Need to send response status code right away with FastAPI while keeping jobs synchronously in the background


I have a very time consuming task (image processing) which receives some input data from a request given to a FastAPI endpoint. In order to keep the caller responsive I need to send an instant response message like "ok" along with a 201 status code (the latter optional).

So far I've been using this:

from fastapi import BackgroundTasks, FastAPI

app = FastAPI()

def main_process(parameters)
...some long task

@app.post('/task')
async def do_task(reference_id: int,
              bucket: str,
              document_url: str,
              return_url: str,
              background_tasks: BackgroundTasks):

    background_tasks.add_task(main_process, bucket, document_url, reference_id, return_url)
    return 'ok'

Each main_process task downloads an image from a bucket in S3 and then does some processing.
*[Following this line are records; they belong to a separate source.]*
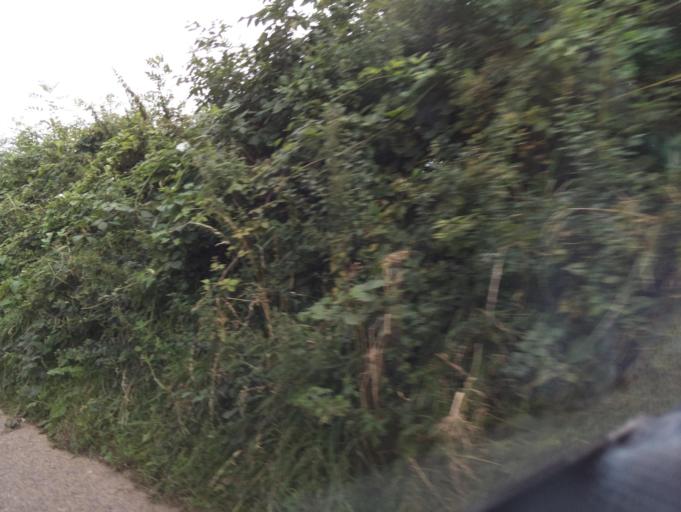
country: GB
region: England
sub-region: Devon
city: South Brent
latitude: 50.3949
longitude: -3.8399
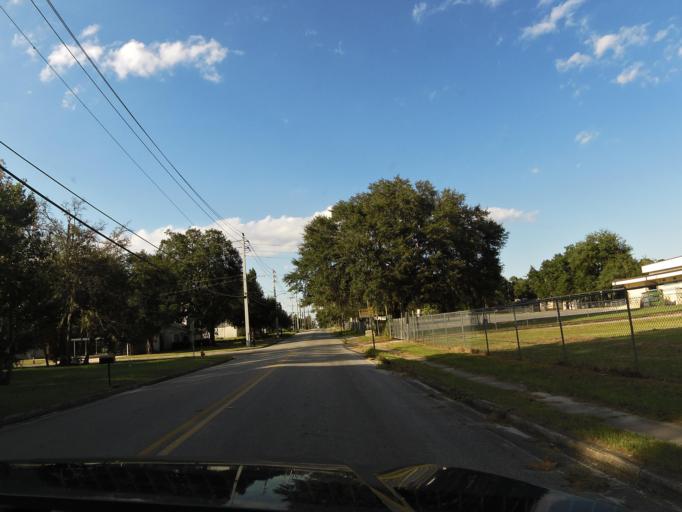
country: US
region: Florida
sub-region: Putnam County
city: Palatka
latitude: 29.6394
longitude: -81.6496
The solution shown above works ok until it reaches like 10 images processed asynchronously (given async def) and then it crashes.

I've tried increasing some gunicorn parameters as well, like max-requests to 100, like this:

gunicorn api:app -b 0.0.0.0:8000 -w 4 -k uvicorn.workers.UvicornWorker --preload --max-requests 100 --daemon

Which gave me more room to process (20 more images), but it crashes anyway.
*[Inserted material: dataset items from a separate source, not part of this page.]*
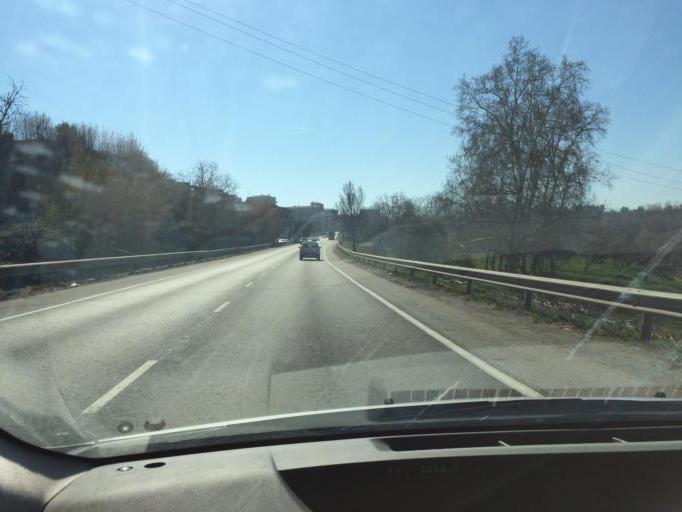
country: ES
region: Catalonia
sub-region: Provincia de Barcelona
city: Manresa
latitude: 41.7309
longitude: 1.8139
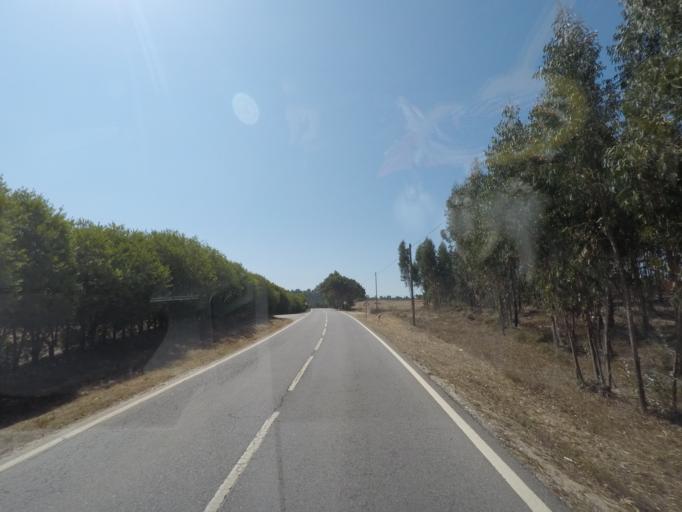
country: PT
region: Beja
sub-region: Odemira
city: Sao Teotonio
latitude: 37.5374
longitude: -8.6913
I've also considered using Celery or some distributed task queue solution, but I want to keep things as simple as possible.

Since async behaviour is not crucial, but instant response is, is it possible to switch to a synchronous solution but having an "ok" response right away?


Solution

  • No, you'll have to really dispatch the task and delegate it to some processing backend. Such backend can be quite simple, e.g. just a task queue (celery/amqp, redis, a relational database, whatever suits your needs) and at least one process consuming that queue, performing the calculation and feeding the result back into the storage.

    When you dispatch the request from your API, generate a UUID at the same time and store it alongside your calculation job in the queue. When you feed back your quick 200 OK to the caller, also provide them their job's UUID (if required). They'll hit your API again querying for a result; have them provide the UUID and use it to look for a result in your storage backend.

    To avoid calculating the same request twice, generate a hash from the request and use that instead of the UUID (watch for collision, you want some longer hashes). That works easily as long as you don't have to cope with user/image permissions.